Papá, porque somos do Atlético?

11 de Outubro de 2011 11:16
Um grupo de bons jogadores a quem o treinador tira o “tapete táctico” (leia-se meio-campo) durante o jogo

 

 
É dos casos mais estranhos desta época. Inverte a lógica das emoções mais primárias do adepto. O At. Madrid vendeu os seus melhores avançados, Forlán e Aguero, mas, apesar disso, aumentou o entusiasmo da aficion em torno da equipa. É verdade que, no meio do clássico mundo de problemas que é o clube, eles nunca atingiram um alto nível exibicional regular que metesse a equipa na luta pelo titulo. É também verdade que entrou um novo must de craques, mas nenhum deles, apesar da fábrica de golos de Falcão, tem magia do Kun. O At. Madrid é mesmo um clube especial.
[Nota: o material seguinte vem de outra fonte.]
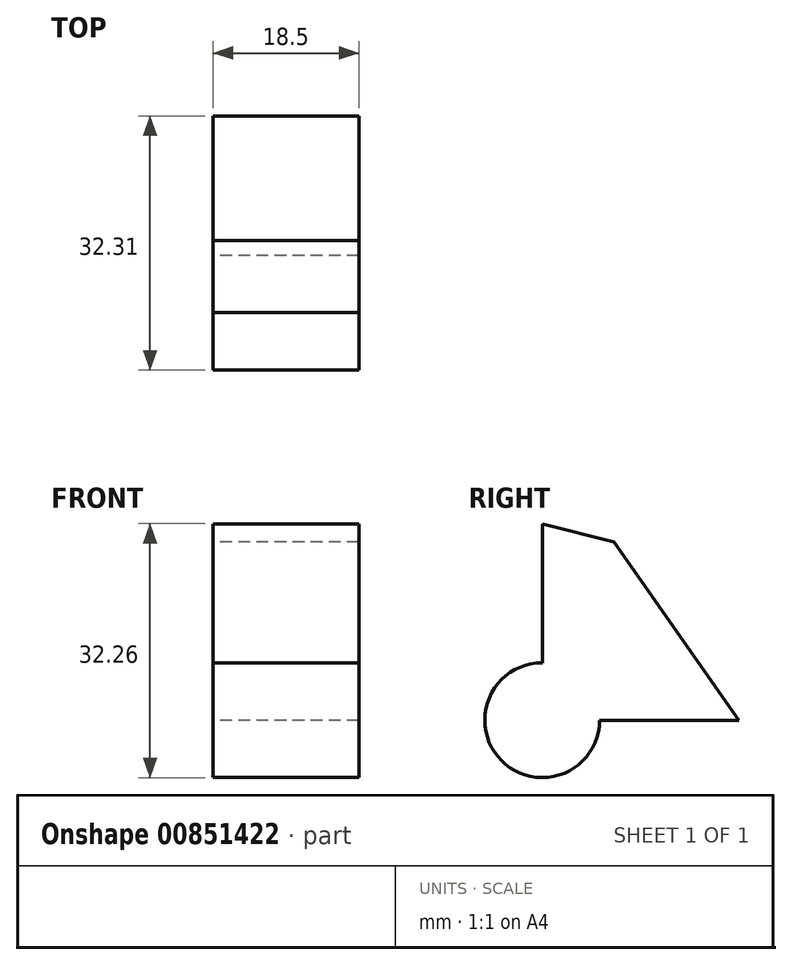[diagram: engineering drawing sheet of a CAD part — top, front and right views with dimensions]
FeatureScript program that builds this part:
annotation { "Feature Type Name" : "Feature", "Feature Type Description" : "" }
export const myFeature = defineFeature(function(context is Context, id is Id, definition is map)
    precondition{}
    {
        {
            var Q0;
            Q0=qCreatedBy(makeId("Right.planeOp"),FACE);
            var sketch = newSketch(context, id + "F0", { "sketchPlane" : qUnion([Q0])});
            skLineSegment(sketch, "E0", {"start": v(-48.68, 59.44) * mm, "end": v(-48.68, 34.44) * mm});
            skLineSegment(sketch, "E1", {"start": v(-48.68, 34.44) * mm, "end": v(-23.68, 34.44) * mm});
            skLineSegment(sketch, "E2", {"start": v(-23.68, 34.44) * mm, "end": v(-39.55, 57.1) * mm});
            skLineSegment(sketch, "E3", {"start": v(-39.55, 57.1) * mm, "end": v(-48.68, 59.44) * mm});
            skSolve(sketch);
        }
        {
            var Q0;
            Q0=makeQuery(id+"F0.imprint","IMPRINT",FACE,{"disambiguationData":[TD([[makeQuery(id+"F0.imprint","IMPRINT",EDGE,{"derivedFrom":sQuery(id+"F0.wireOp",EDGE,"E0")}),1.0]])]});
            extrude(context, id + "F1", {"entities" : qUnion([Q0]), "depth" : 18.5 * mm, "offsetDistance" : 25 * mm});
        }
        {
            var Q0;
            Q0=qCreatedBy(makeId("Right.planeOp"),FACE);
            var sketch = newSketch(context, id + "F2", { "sketchPlane" : qUnion([Q0])});
            skCircle(sketch, "E4", {"center": v(-48.7, 34.48) * mm, "radius": 7.3 * mm});
            skSolve(sketch);
        }
        {
            var Q0;
            Q0=makeQuery(id+"F2.imprint","IMPRINT",FACE,{"disambiguationData":[TD([[makeQuery(id+"F2.imprint","IMPRINT",EDGE,{"derivedFrom":sQuery(id+"F2.wireOp",EDGE,"E4")}),1.0]])]});
            extrude(context, id + "F3", {"entities" : qUnion([Q0]), "operationType" : NewBodyOperationType.ADD, "depth" : 18.5 * mm, "offsetDistance" : 25 * mm});
        }
    });
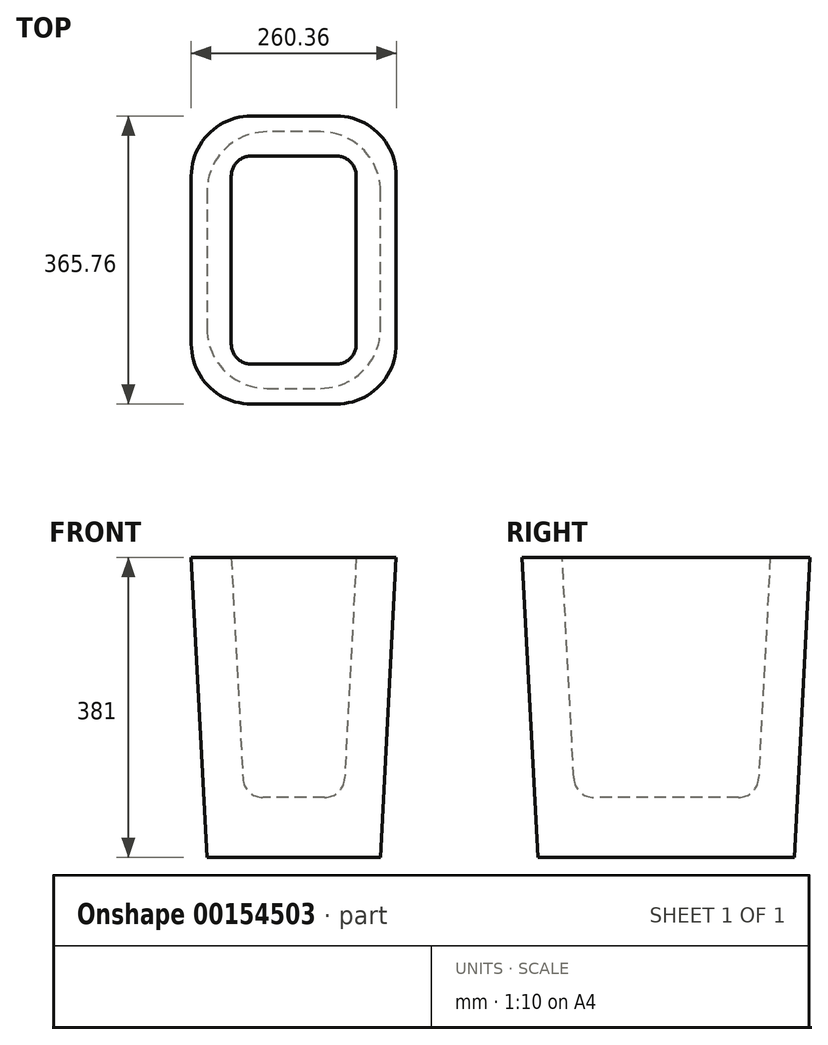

Difícil de entender como mostra o anúncio para cativar novos abonados que o próprio clube fez onde um filho pergunta ao pai “Papa, porque somos do Alético?”.  
 
Observamos os últimos jogos e, de repente, descobrimos Reyes, Diego, Adrian, Salvio, Arda Turan, Falcão… O onze de Manzano, treinador da classe média do futebol espanhol, não tem um plano táctico muito elaborado. Está preso aos estereótipos dos modelos e sistema de jogo espanhóis. Quando tenta desmontar um pouco o dogmático duplo-pivot defensivo fica quase sempre sem…médios.  É o mais estranho ao ver jogar equipas espanholas: não conseguem montar uma segunda linha de construção do meio-campo (um jogador natural nesse espaço) com um critério posicional equilibrado na fase de construção atrás do(s) avançado(s). Sucede no actual Atlético. Por princípio tentou o 4x2x3x1, com Mario Suarez (mais trinco fixo) e Tiago (mais solto na condução e transições) à frente da defesa. A entrada de Diego, arquitecto da finta e passe, poderia dar o ocupante natural ao centro dessa segunda linha (vértice ofensivo do triângulo) mas tal perde-se face ao seu jogo demasiado vagabundo (vem buscar bola atrás ou aos pés dos alas, ou cai em cima do ponta-de-lança). O problema individual de Diego permanece o mesmo: conduz em excesso a bola, demora a soltá-la. Falta-lhe a base do bom médio: tocar muitas vezes na bola, segurá-la o menos tempo possível. Sem isso, deixa toda a equipa em suspenso em torno dele, à espera que se decida entre circular o jogo ou o passe curto.  
 
No último jogo, contra o Sevilha, Manzano montou um atípico 4x1x3x2, com Mario Suarez trinco, Tiago na meia-direita, Turan esquerda, Diego a 10 no meio e Reyes solto em torno de Falcão. A equipa, com os alas obrigados a jogar por dentro, ficou entregue em termos de profundidade, às subidas dos laterais (Felipe Luís e Silvio). 
 
Em qualquer sistema, o onze (diferentes sectores) não «fala» entre si, sobretudo no meio-campo, o sector que, no futebol de top, faz as equipas crescer, depois das defesas lhe dar os pilares. Este At. Madrid não segue esta lógica de construção. Espera que a bola chegue a Falcão através da qualidade individual (nos passes e situações de jogo/triangulações instintivas) dos seus jogadores (médios) com vocação ofensiva. Assim se tira o «tapete táctico» a um bom grupo de jogadores.